La decadencia de los mitos -efímeros o portentosos- es un asunto que hincha de superioridad a las personas que hacen gala de su sensatez. Los cuartos oscuros en los que conviven la locura con la creatividad, o la autodestrucción con la presión del éxito, no merecen demasiada reflexión en una sociedad que se mide por resultados y titulares.
En general, la liga de hombres excesivos causa más rechazo que compasión, a diferencia de la femenina; “muñecas rotas” les llaman, declinando su fragilidad en contraste con la masculinidad aguerrida. Lars von Trier, tan buen cineasta como (auto)publicista, acaba de confesar que sin su botella diaria de vodka -acompañada de otros aditivos- no sabe cómo podrá volver a ser creativo: “Estoy sobrio, se acabaron mis buenas películas”. Y uno piensa en las desgarradoras escenas de Melancolía, que la crítica entera aplaudió al margen del estado mental en el que fueron alumbradas. Es incómodo reflexionar sobre el hecho de que muchas de las grandes obras de la literatura fueron escritas bajo el efecto de las drogas, o que bellas composiciones musicales, de la lírica al jazz, surgieron de la mano de un instinto de muerte. El trágico peaje de la excepcionalidad es una evidencia.

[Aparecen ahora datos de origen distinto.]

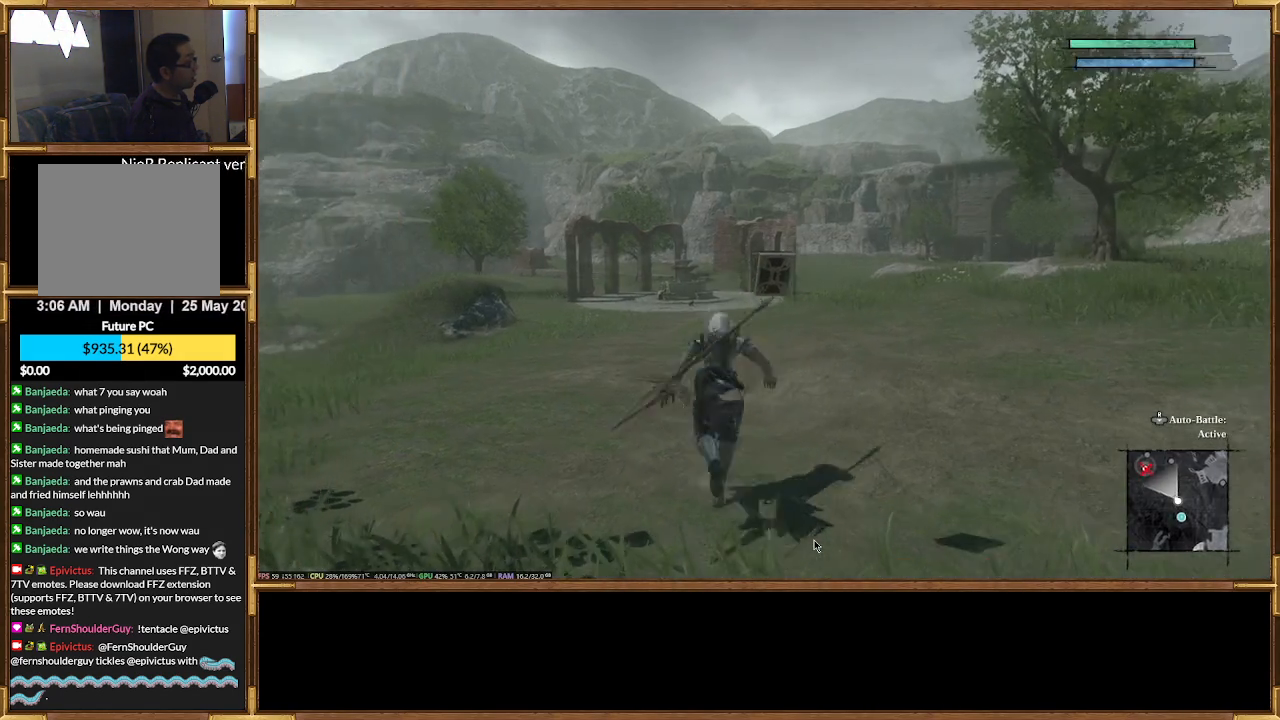
{"dt_ms": 500, "buttons": ["R2"], "events": []}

Nuevas investigaciones confirman ahora que el suicida Marco Pantani se encerró voluntariamente en un hotelucho de Rímini con 100 gramos de cocaína. Los ingirió hasta reventar: incluso trataba de tragar el polvo dentro de una hogaza de pan. “Deshechos humanos”, dicen quienes prefieren elegir el paraguas del malditismo para hallar una explicación acerca de las vidas trastocadas, en lugar de reconocer la complejidad que nos habita y examinar la suya. Porque hay pocas vidas geniales, pero también pocas vidas vulgares.